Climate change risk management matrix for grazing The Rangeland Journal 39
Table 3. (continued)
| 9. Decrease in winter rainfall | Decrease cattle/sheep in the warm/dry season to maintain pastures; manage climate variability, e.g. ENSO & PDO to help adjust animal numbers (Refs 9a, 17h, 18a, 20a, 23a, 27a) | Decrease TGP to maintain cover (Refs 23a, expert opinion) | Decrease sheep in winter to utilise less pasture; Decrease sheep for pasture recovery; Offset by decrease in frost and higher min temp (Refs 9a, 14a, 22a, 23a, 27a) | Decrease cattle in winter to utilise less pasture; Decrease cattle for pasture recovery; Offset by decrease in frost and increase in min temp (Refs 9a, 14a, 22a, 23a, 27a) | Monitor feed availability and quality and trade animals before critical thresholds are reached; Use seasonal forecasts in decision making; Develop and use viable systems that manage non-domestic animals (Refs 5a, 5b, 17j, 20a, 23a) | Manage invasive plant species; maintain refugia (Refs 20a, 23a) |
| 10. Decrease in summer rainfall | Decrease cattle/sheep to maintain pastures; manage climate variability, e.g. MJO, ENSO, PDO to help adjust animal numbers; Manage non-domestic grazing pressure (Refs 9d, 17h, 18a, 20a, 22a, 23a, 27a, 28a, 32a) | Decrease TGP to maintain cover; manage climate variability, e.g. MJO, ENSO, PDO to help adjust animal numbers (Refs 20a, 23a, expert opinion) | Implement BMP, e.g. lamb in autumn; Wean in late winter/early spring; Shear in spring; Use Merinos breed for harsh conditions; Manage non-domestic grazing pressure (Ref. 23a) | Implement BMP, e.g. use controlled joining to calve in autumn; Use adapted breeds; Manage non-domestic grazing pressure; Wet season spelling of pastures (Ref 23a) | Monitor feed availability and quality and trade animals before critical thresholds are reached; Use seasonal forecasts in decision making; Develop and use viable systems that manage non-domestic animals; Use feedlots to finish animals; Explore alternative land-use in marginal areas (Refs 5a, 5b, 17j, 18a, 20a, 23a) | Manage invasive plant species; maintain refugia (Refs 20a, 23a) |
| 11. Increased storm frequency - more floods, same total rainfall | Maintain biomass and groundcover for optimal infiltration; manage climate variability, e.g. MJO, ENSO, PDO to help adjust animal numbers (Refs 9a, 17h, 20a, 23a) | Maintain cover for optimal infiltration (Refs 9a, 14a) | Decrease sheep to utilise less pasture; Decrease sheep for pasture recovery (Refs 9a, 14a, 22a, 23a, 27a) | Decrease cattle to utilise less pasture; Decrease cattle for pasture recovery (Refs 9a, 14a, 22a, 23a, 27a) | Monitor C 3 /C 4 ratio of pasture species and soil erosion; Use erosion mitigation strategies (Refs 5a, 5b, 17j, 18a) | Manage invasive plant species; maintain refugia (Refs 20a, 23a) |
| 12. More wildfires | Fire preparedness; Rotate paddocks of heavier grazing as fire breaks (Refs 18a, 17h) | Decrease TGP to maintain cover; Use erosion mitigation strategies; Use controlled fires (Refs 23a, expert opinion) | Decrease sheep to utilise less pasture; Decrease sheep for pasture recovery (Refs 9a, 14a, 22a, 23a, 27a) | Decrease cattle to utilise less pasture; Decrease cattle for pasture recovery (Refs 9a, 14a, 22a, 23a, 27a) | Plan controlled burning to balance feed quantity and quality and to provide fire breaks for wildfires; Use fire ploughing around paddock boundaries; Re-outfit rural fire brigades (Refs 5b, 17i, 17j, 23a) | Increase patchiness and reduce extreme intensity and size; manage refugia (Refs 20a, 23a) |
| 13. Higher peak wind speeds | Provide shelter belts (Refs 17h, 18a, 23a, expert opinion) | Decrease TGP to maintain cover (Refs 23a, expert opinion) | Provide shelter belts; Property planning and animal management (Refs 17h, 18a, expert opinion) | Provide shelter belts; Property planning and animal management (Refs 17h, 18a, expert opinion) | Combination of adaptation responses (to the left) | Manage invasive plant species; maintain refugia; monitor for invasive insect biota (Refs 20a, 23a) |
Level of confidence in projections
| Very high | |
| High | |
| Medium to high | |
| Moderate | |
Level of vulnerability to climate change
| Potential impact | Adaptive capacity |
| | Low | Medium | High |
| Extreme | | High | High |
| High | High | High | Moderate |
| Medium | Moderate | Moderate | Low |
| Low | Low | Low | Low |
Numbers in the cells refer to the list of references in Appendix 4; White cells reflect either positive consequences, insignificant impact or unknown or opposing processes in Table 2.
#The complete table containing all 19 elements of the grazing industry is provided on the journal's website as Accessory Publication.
+++++
▸ Exercise: All that is needed is a number: the count of lines in the listing that hold "Level".

▸ Your solution: 2